> [RECORDS FOR THIS EXERCISE]:
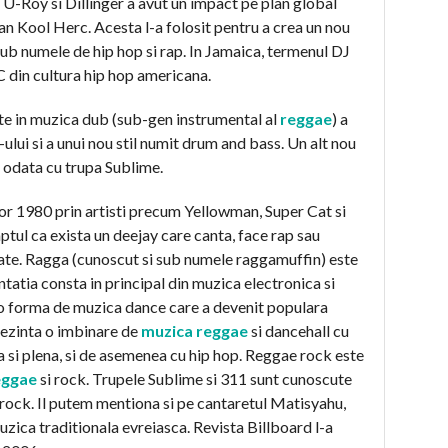
a U-Roy si Dillinger a avut un impact pe plan global
an Kool Herc. Acesta l-a folosit pentru a crea un nou
ub numele de hip hop si rap. In Jamaica, termenul DJ
C din cultura hip hop americana.
te in muzica dub (sub-gen instrumental al
reggae
) a
ului si a unui nou stil numit drum and bass. Un alt nou
r odata cu trupa Sublime.
ilor 1980 prin artisti precum Yellowman, Super Cat si
tul ca exista un deejay care canta, face rap sau
crate. Ragga (cunoscut si sub numele raggamuffin) este
tatia consta in principal din muzica electronica si
 o forma de muzica dance care a devenit populara
eprezinta o imbinare de
muzica r
egga
e
si dancehall cu
a si plena, si de asemenea cu hip hop. Reggae rock este
eggae
si rock. Trupele Sublime si 311 sunt cunoscute
 rock. Il putem mentiona si pe cantaretul Matisyahu,
uzica traditionala evreiasca. Revista Billboard l-a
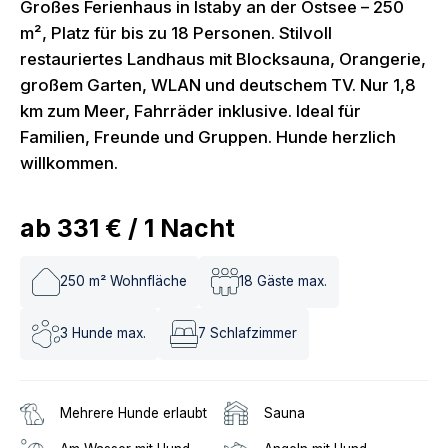
Großes Ferienhaus in Istaby an der Ostsee – 250
m², Platz für bis zu 18 Personen. Stilvoll
restauriertes Landhaus mit Blocksauna, Orangerie,
großem Garten, WLAN und deutschem TV. Nur 1,8
km zum Meer, Fahrräder inklusive. Ideal für
Familien, Freunde und Gruppen. Hunde herzlich
willkommen.
ab
331 €
/
1
Nacht
250
m² Wohnfläche
18
Gäste max.
3
Hunde max.
7
Schlafzimmer
Mehrere Hunde erlaubt
Sauna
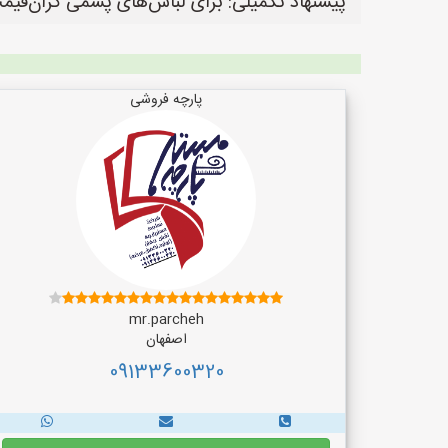
پیشنهاد تکمیلی: برای لباس‌های پشمی گران‌قیم
پارچه فروشی
mr.parcheh
اصفهان
09133600320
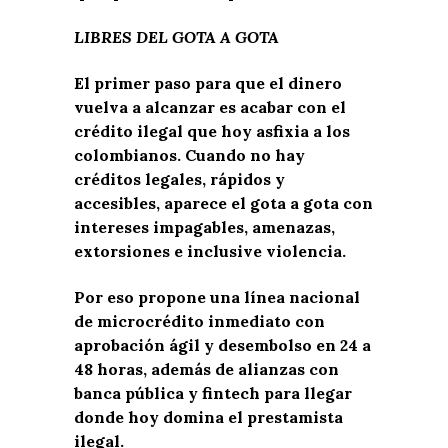
LIBRES DEL GOTA A GOTA
El primer paso para que el dinero
vuelva a alcanzar es acabar con el
crédito ilegal que hoy asfixia a los
colombianos. Cuando no hay
créditos legales, rápidos y
accesibles, aparece el gota a gota con
intereses impagables, amenazas,
extorsiones e inclusive violencia.
Por eso propone una línea nacional
de microcrédito inmediato con
aprobación ágil y desembolso en 24 a
48 horas, además de alianzas con
banca pública y fintech para llegar
donde hoy domina el prestamista
ilegal.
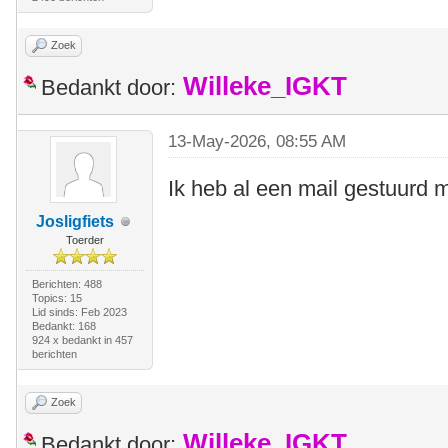
Zoek
Willeke_IGKT
Bedankt door:
13-May-2026, 08:55 AM
Ik heb al een mail gestuurd 
Josligfiets
Toerder
Berichten: 488
Topics: 15
Lid sinds: Feb 2023
Bedankt: 168
924 x bedankt in 457
berichten
Zoek
Willeke_IGKT
Bedankt door:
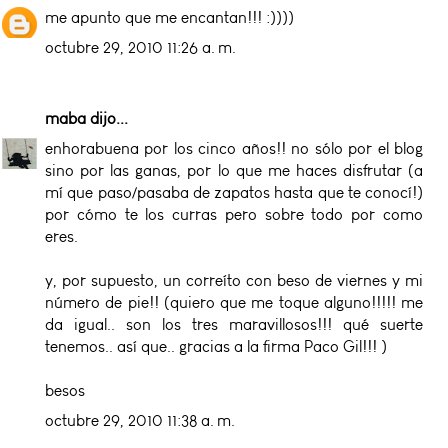
me apunto que me encantan!!! :))))
octubre 29, 2010 11:26 a. m.
maba
dijo...
enhorabuena por los cinco años!! no sólo por el blog
sino por las ganas, por lo que me haces disfrutar (a
mí que paso/pasaba de zapatos hasta que te conocí!)
por cómo te los curras pero sobre todo por como
eres.
y, por supuesto, un correíto con beso de viernes y mi
número de pie!! (quiero que me toque alguno!!!!! me
da igual.. son los tres maravillosos!!! qué suerte
tenemos.. así que.. gracias a la firma Paco Gil!!! )
besos
octubre 29, 2010 11:38 a. m.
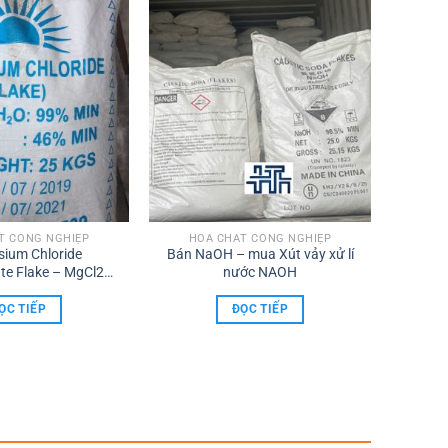
T CÔNG NGHIỆP
HÓA CHẤT CÔNG NGHIỆP
ium Chloride
Bán NaOH – mua Xút vảy xử lí
te Flake – MgCl2
nước NAOH
ạng Vảy
ỌC TIẾP
ĐỌC TIẾP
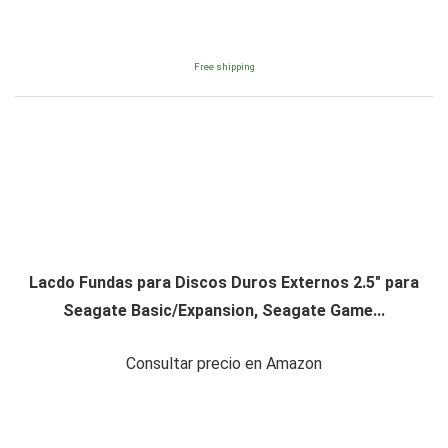
Free shipping
Lacdo Fundas para Discos Duros Externos 2.5" para
Seagate Basic/Expansion, Seagate Game...
Consultar precio en Amazon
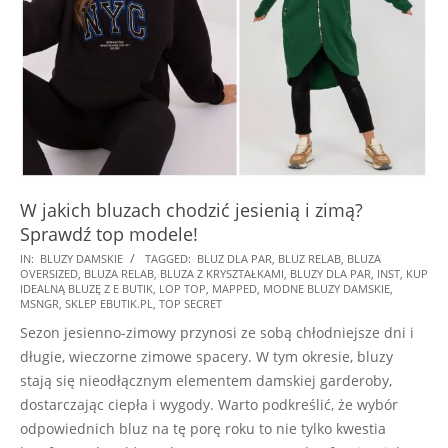
W jakich bluzach chodzić jesienią i zimą?
Sprawdź top modele!
2026-
IN:
BLUZY DAMSKIE
TAGGED:
BLUZ DLA PAR
,
BLUZ RELAB
,
BLUZA
OVERSIZED
,
BLUZA RELAB
,
BLUZA Z KRYSZTAŁKAMI
,
BLUZY DLA PAR
,
INST
,
KUP
04-
IDEALNĄ BLUZĘ Z E BUTIK
,
LOP TOP
,
MAPPED
,
MODNE BLUZY DAMSKIE
,
28
MSNGR
,
SKLEP EBUTIK.PL
,
TOP SECRET
Sezon jesienno-zimowy przynosi ze sobą chłodniejsze dni i
długie, wieczorne zimowe spacery. W tym okresie, bluzy
stają się nieodłącznym elementem damskiej garderoby,
dostarczając ciepła i wygody. Warto podkreślić, że wybór
odpowiednich bluz na tę porę roku to nie tylko kwestia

> [WHAT YOU SHOULD DO]: Please copy every line above word for word, leaving out the pictures.

> [SOLVED PROBLEM]:
a U-Roy si Dillinger a avut un impact pe plan global
an Kool Herc. Acesta l-a folosit pentru a crea un nou
ub numele de hip hop si rap. In Jamaica, termenul DJ
C din cultura hip hop americana.
te in muzica dub (sub-gen instrumental al
reggae
) a
ului si a unui nou stil numit drum and bass. Un alt nou
r odata cu trupa Sublime.
ilor 1980 prin artisti precum Yellowman, Super Cat si
tul ca exista un deejay care canta, face rap sau
crate. Ragga (cunoscut si sub numele raggamuffin) este
tatia consta in principal din muzica electronica si
 o forma de muzica dance care a devenit populara
eprezinta o imbinare de
muzica r
egga
e
si dancehall cu
a si plena, si de asemenea cu hip hop. Reggae rock este
eggae
si rock. Trupele Sublime si 311 sunt cunoscute
 rock. Il putem mentiona si pe cantaretul Matisyahu,
uzica traditionala evreiasca. Revista Billboard l-a
Großes Ferienhaus in Istaby an der Ostsee – 250
m², Platz für bis zu 18 Personen. Stilvoll
restauriertes Landhaus mit Blocksauna, Orangerie,
großem Garten, WLAN und deutschem TV. Nur 1,8
km zum Meer, Fahrräder inklusive. Ideal für
Familien, Freunde und Gruppen. Hunde herzlich
willkommen.
ab
331 €
/
1
Nacht
250
m² Wohnfläche
18
Gäste max.
3
Hunde max.
7
Schlafzimmer
Mehrere Hunde erlaubt
Sauna
پیشنهاد تکمیلی: برای لباس‌های پشمی گران‌قیم
پارچه فروشی
mr.parcheh
اصفهان
09133600320
LIBRES DEL GOTA A GOTA
El primer paso para que el dinero
vuelva a alcanzar es acabar con el
crédito ilegal que hoy asfixia a los
colombianos. Cuando no hay
créditos legales, rápidos y
accesibles, aparece el gota a gota con
intereses impagables, amenazas,
extorsiones e inclusive violencia.
Por eso propone una línea nacional
de microcrédito inmediato con
aprobación ágil y desembolso en 24 a
48 horas, además de alianzas con
banca pública y fintech para llegar
donde hoy domina el prestamista
ilegal.
Zoek
Willeke_IGKT
Bedankt door:
13-May-2026, 08:55 AM
Ik heb al een mail gestuurd 
Josligfiets
Toerder
Berichten: 488
Topics: 15
Lid sinds: Feb 2023
Bedankt: 168
924 x bedankt in 457
berichten
Zoek
Willeke_IGKT
Bedankt door:
me apunto que me encantan!!! :))))
octubre 29, 2010 11:26 a. m.
maba
dijo...
enhorabuena por los cinco años!! no sólo por el blog
sino por las ganas, por lo que me haces disfrutar (a
mí que paso/pasaba de zapatos hasta que te conocí!)
por cómo te los curras pero sobre todo por como
eres.
y, por supuesto, un correíto con beso de viernes y mi
número de pie!! (quiero que me toque alguno!!!!! me
da igual.. son los tres maravillosos!!! qué suerte
tenemos.. así que.. gracias a la firma Paco Gil!!! )
besos
octubre 29, 2010 11:38 a. m.
T CÔNG NGHIỆP
HÓA CHẤT CÔNG NGHIỆP
ium Chloride
Bán NaOH – mua Xút vảy xử lí
te Flake – MgCl2
nước NAOH
ạng Vảy
ỌC TIẾP
ĐỌC TIẾP
Free shipping
Lacdo Fundas para Discos Duros Externos 2.5" para
Seagate Basic/Expansion, Seagate Game...
Consultar precio en Amazon
W jakich bluzach chodzić jesienią i zimą?
Sprawdź top modele!
2026-
IN:
BLUZY DAMSKIE
TAGGED:
BLUZ DLA PAR
,
BLUZ RELAB
,
BLUZA
OVERSIZED
,
BLUZA RELAB
,
BLUZA Z KRYSZTAŁKAMI
,
BLUZY DLA PAR
,
INST
,
KUP
04-
IDEALNĄ BLUZĘ Z E BUTIK
,
LOP TOP
,
MAPPED
,
MODNE BLUZY DAMSKIE
,
28
MSNGR
,
SKLEP EBUTIK.PL
,
TOP SECRET
Sezon jesienno-zimowy przynosi ze sobą chłodniejsze dni i
długie, wieczorne zimowe spacery. W tym okresie, bluzy
stają się nieodłącznym elementem damskiej garderoby,
dostarczając ciepła i wygody. Warto podkreślić, że wybór
odpowiednich bluz na tę porę roku to nie tylko kwestia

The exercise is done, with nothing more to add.